Le Toit Angevin : La croissance à contre-cycle
# Immobilier # Investissement

Le Toit Angevin : La croissance à contre-cycle

Avec 400 chantiers en cours, le bailleur social est en pleine expansion et mise sur le développement durable pour rester compétitif après la crise. Florent Godard

Malgré la petite santé du marché immobilier depuis deux ans, Le Toit Angevin n'a pas cessé d'investir. Avec 28,5M€ débloqués en 2009, il a même augmenté de 34% ses dépenses dans ce domaine. Son volume de constructions est aujourd'hui en pleine croissance. Pas moins de 400 chantiers sont en cours. Contrairement aux apparences, le bailleur social, détenu à plus de 98% par le comité interprofessionnel du logement (CIL 49), n'est pourtant pas un adepte de la prise de risques. Depuis 2008, la situation économique lui est tout simplement plus favorable.




Pic de construction en 2012

«Nous fonctionnons à contre-cycle, explique Éric Lamoulen, directeur du Toit Angevin depuis 2003. La demande en logement social est plus forte en temps de crise. Parallèlement, nous sommes moins en concurrence avec les acteurs de la promotion immobilière classique. Les prix tendent à se calmer, l'accès au foncier est plus simple.» Avec son «marché de substitution» à l'immobilier traditionnel, Le Toit Angevin devrait donner du travail aux entreprises du BTP pendant quelques années encore, puisque le nombre de logements livrés devrait passer de 190 cette année à plus de 300 en 2012. Le programme de développement atteindra alors son pic, avant que le rythme des constructions ne ralentisse peu à peu jusqu'en 2015. «Nous arrivons à un seuil de développement», reconnaît Éric Lamoulen. Mais Le Toit Angevin ne se contente pas de répondre à la demande.
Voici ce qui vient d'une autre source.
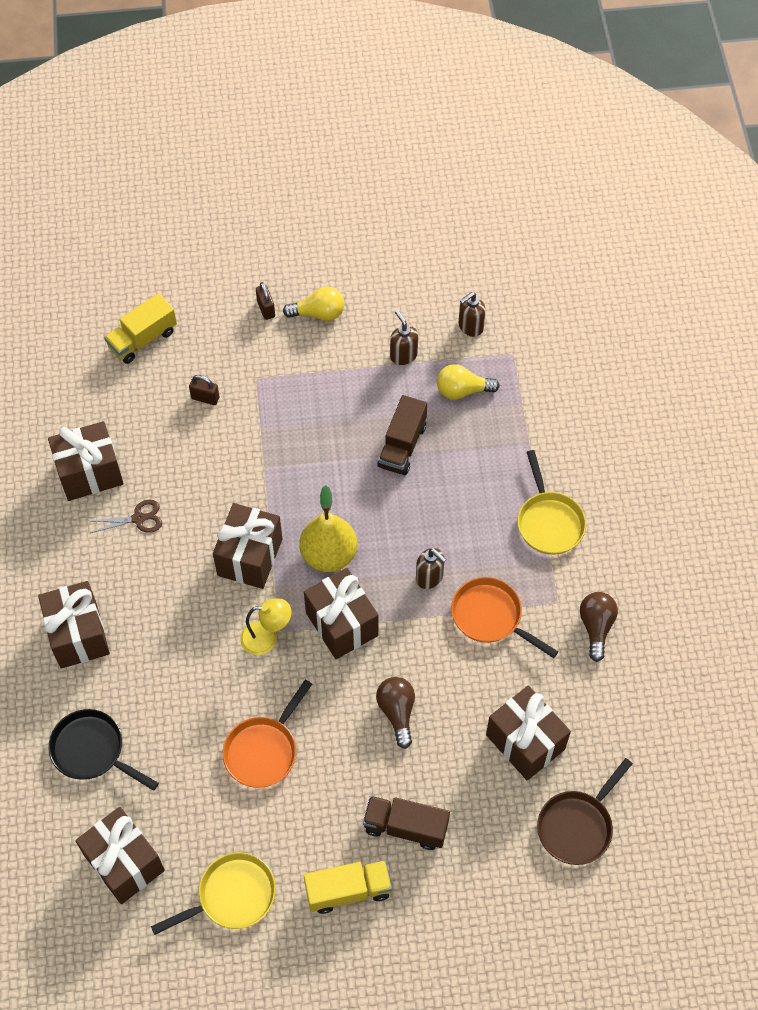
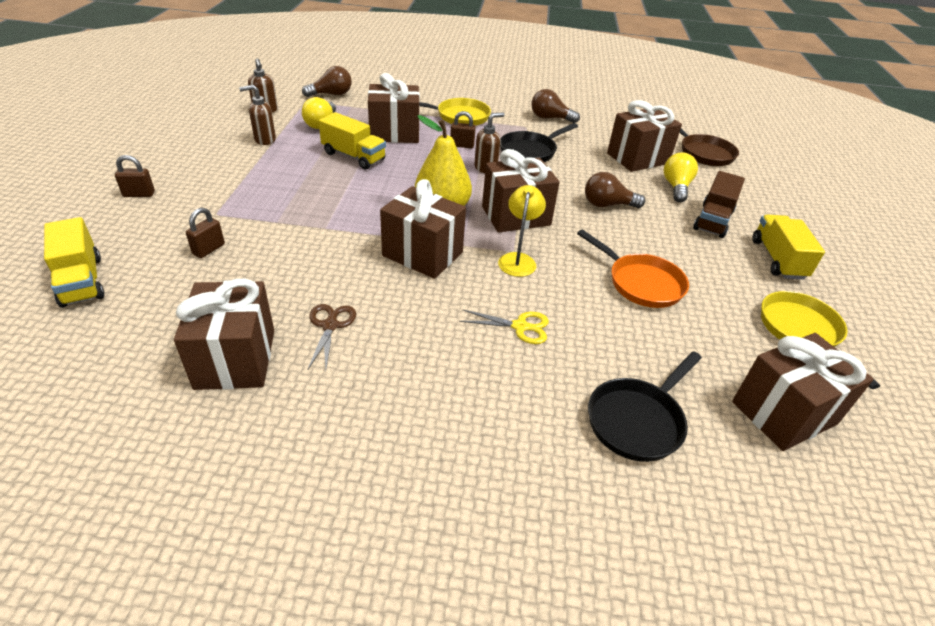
camera: 80 degrees left, 20 degrees down
brown gift [38,581,110,669] -> brown gift moved to [368,73,420,143]
yellow light bulb [283,286,344,321] -> yellow light bulb moved to [664,152,698,202]
brown truck [378,395,427,475] -> yellow truck [319,112,386,169]
orange pan [451,577,558,658] -> black pan [500,123,578,162]
none -> brown light bulb [302,66,352,97]
none -> brown padlock [450,111,476,148]
none -> yellow scissors [459,309,549,344]

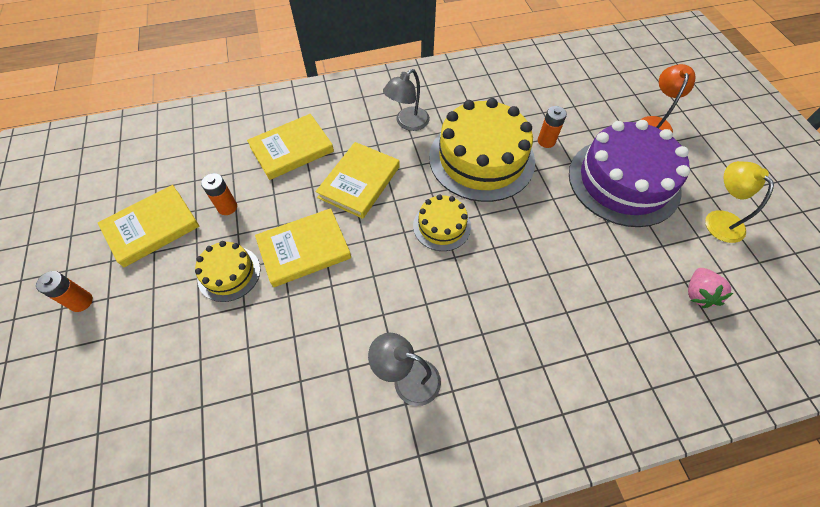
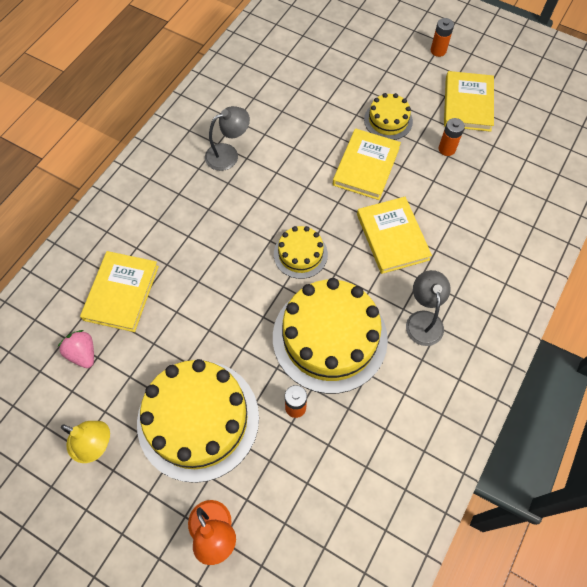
camera: 135 degrees right, 5 degrees up
yellow book [247,114,334,180] -> yellow book moved to [80,251,159,332]
purple cake [569,120,690,227] -> yellow cake [137,359,259,483]

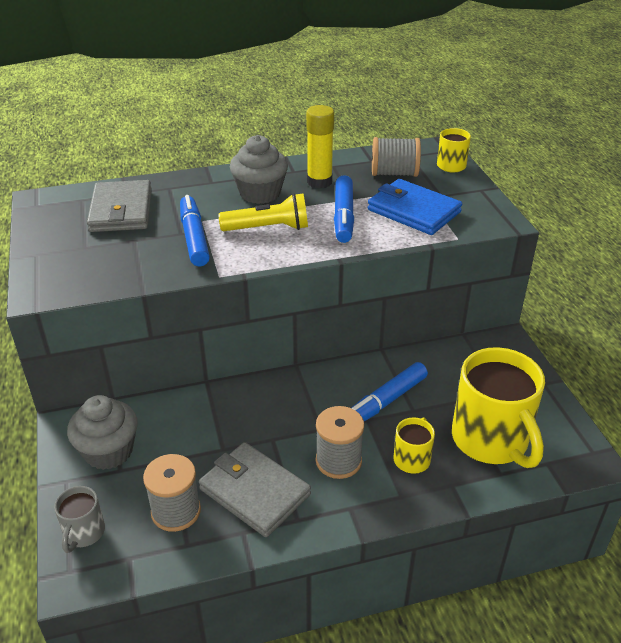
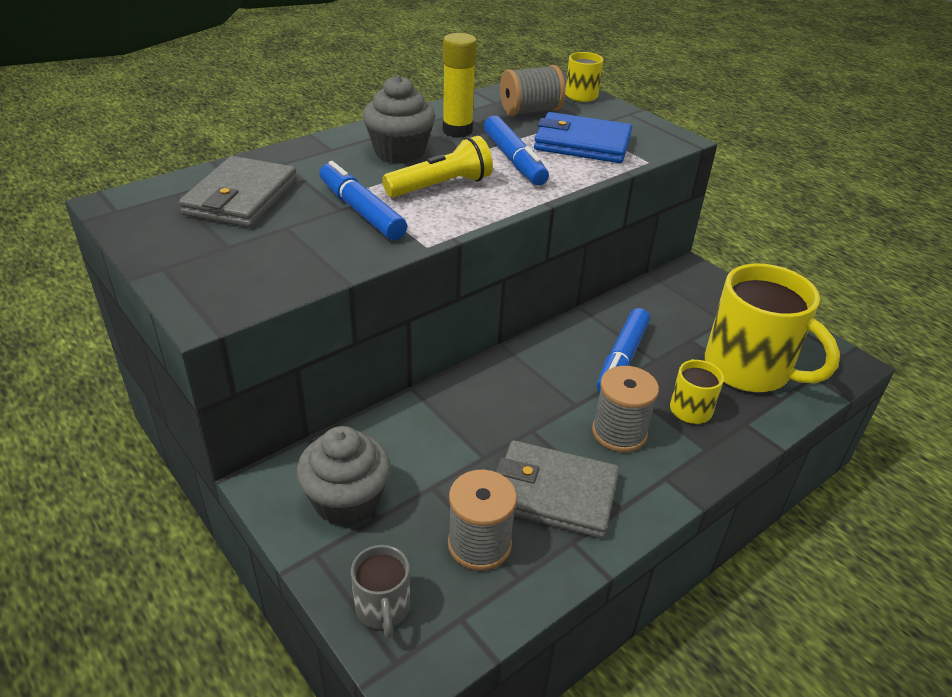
camera: 25 degrees left, 0 degrees up
grey wallet [87,180,152,232] -> grey wallet turned 45 degrees clockwise [179,156,297,227]

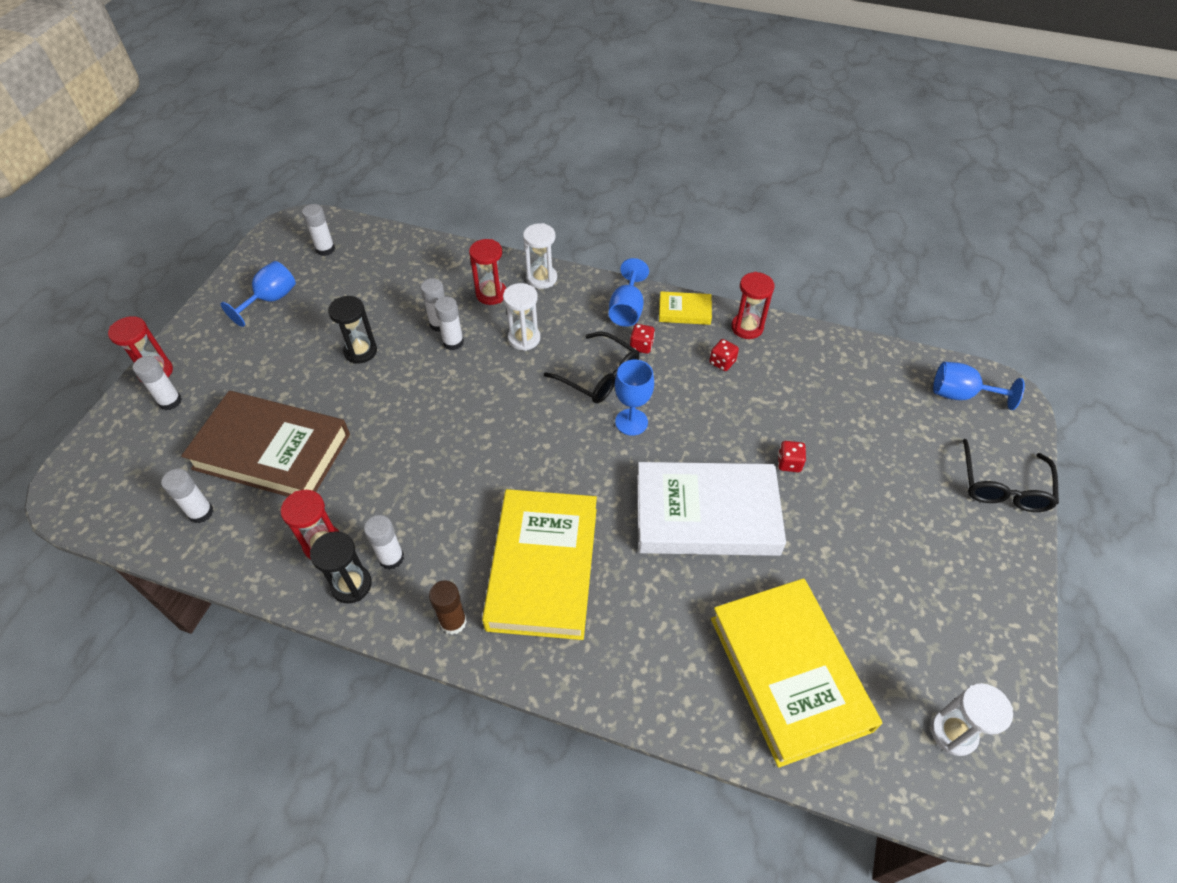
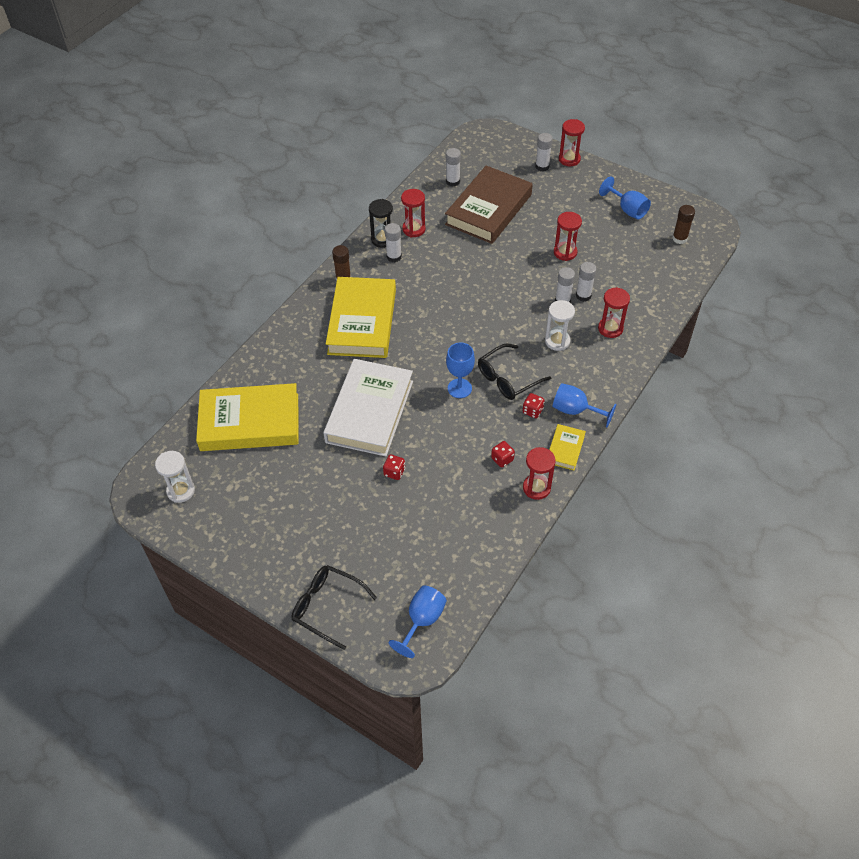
camera: 105 degrees right, 0 degrees up
white glue stick [302,204,335,256] -> brown glue stick [672,205,695,244]
black hourglass [328,296,377,364] -> red hourglass [554,212,582,261]
yellow book [482,489,597,640] -> yellow book turned 75 degrees clockwise [326,277,396,358]
white hourglass [523,223,557,289] -> none

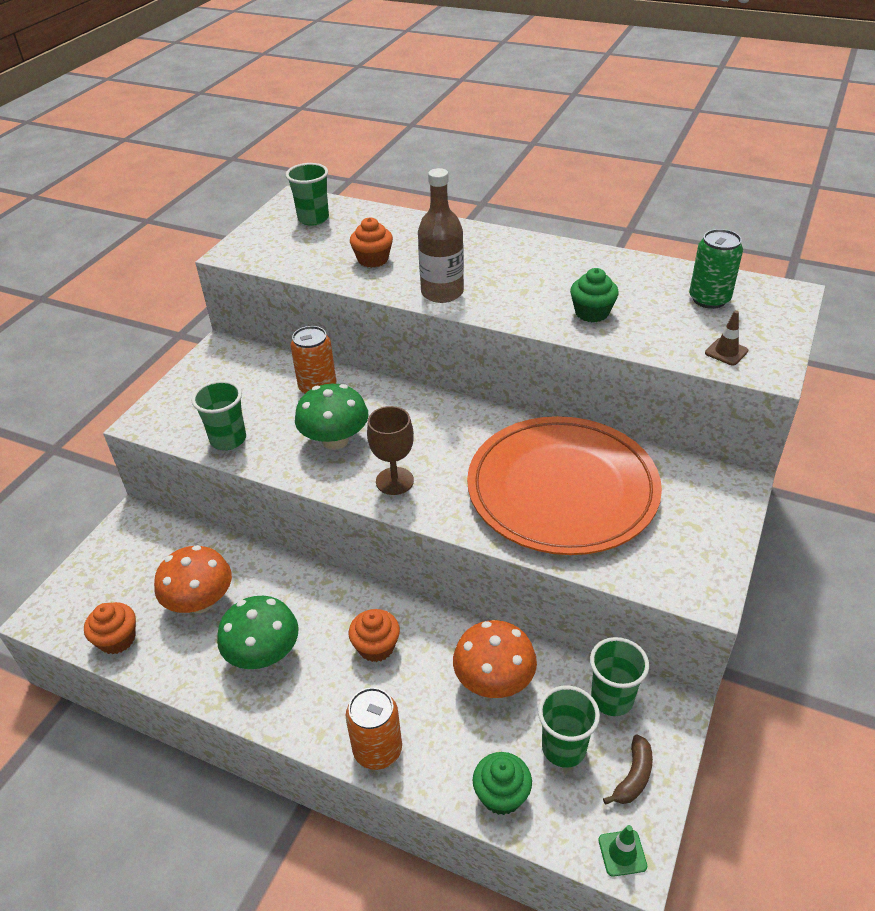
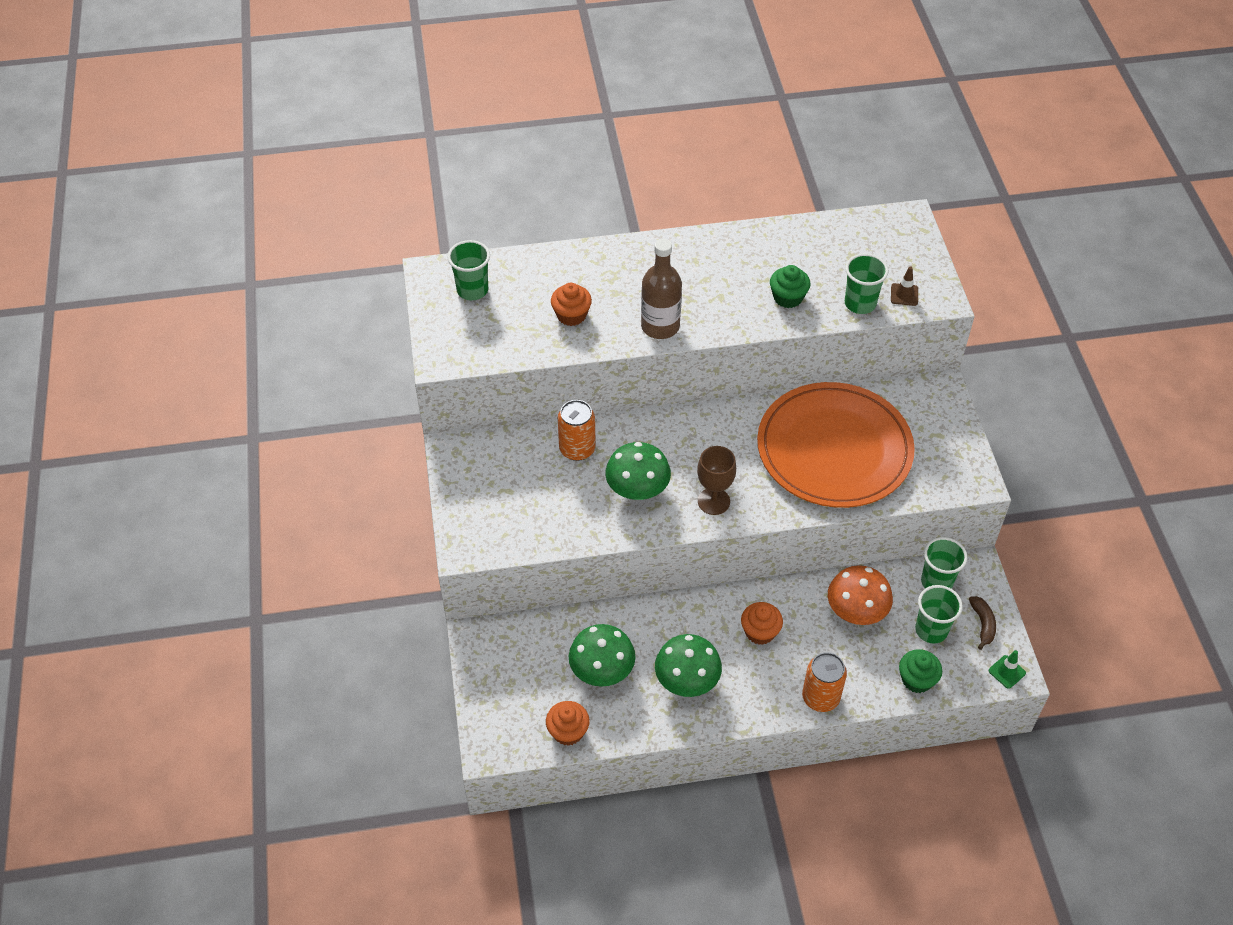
camera: 35 degrees left, 10 degrees up
orange mushroom [154,545,232,613] -> green mushroom [569,624,636,686]
green cup [192,380,246,450] -> green cup moved to [845,254,889,314]
green can [689,229,743,309] -> none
Il entend bien rester un bailleur social attractif après la crise. Comme beaucoup, il mise sur le potentiel du développement durable. L'un de ses quatre axes stratégiques, «celui vers qui les autres convergent».




BBC et THPE uniquement

Depuis 2007, le neuf est construit sur la réglementation thermique 2005 moins 20%, c'est-à-dire au niveau du label Très Haute Performance Énergétique (THPE). Un chiffre qui représente environ la moitié de ce que consomme actuellement la moyenne du parc existant. La plus grande partie des logements se situant aux alentours de 200kWh/m²/an. En 2008, le chantier d'un premier bâtiment basse consommation (BBC) - 50kWh/m²/an - a également été lancé dans la ZAC des Capucins à Angers. Les 32 logements, «au niveau du label allemand de Passivhaus», devraient normalement être livrés à l'automne. Un second chantier basse consommation d'une centaine de logements devrait aussi voir le jour du côté de Bouchemaine début 2011. Avec l'aide de Nrgys Domotic, un bureau d'étude carquefolien (44), spécialisé dans la performance énergétique, Le Toit Angevin souhaite à l'avenir livrer uniquement des bâtiments neufs aux normes THPE et BBC. L'autre volet du développement durable concerne l'ancien. Là aussi, la société HLM affirme ne pas lésiner sur les moyens. «Nous mettons le paquet sur la rénovation, notamment en termes d'isolation», assure son directeur.




25M€ pour le Grenelle

Des investissements sous forme de nécessité. Le bailleur social va en effet devoir dépenser environ 25M€ entre2010 et2020, pour remplir les exigences du Grenelle de l'environnement. Chaque logementdépassant230kWh/m²/an devant être réhabilité pour passer sous la barre des 150kWh. Une obligation, enfin, en terme de stratégie. «L'idée, c'est que le patrimoine existant puisse conserver sa valeur, commente Éric Lamoulen. Un parc aux normes pourra être loué durablement. Les habitants auront moins de mal à payer les loyers avec les charges locatives.» Un plus pour mener à bien son rôle sociétal tout en prévenant les impayés. Pour réaliser ces investissements coûteux, Le Toit Angevin peut s'appuyer sur la partie du patrimoine déjà amortie, qui génère du financement. Sur 34M€ de revenus locatifs, la SA a aujourd'hui un potentiel annuel d'environ 6M€ qu'elle peut réinvestir cash. Un chiffre qui devrait être revu à la hausse cette année, grâce à l'augmentation des marges sur les ventes.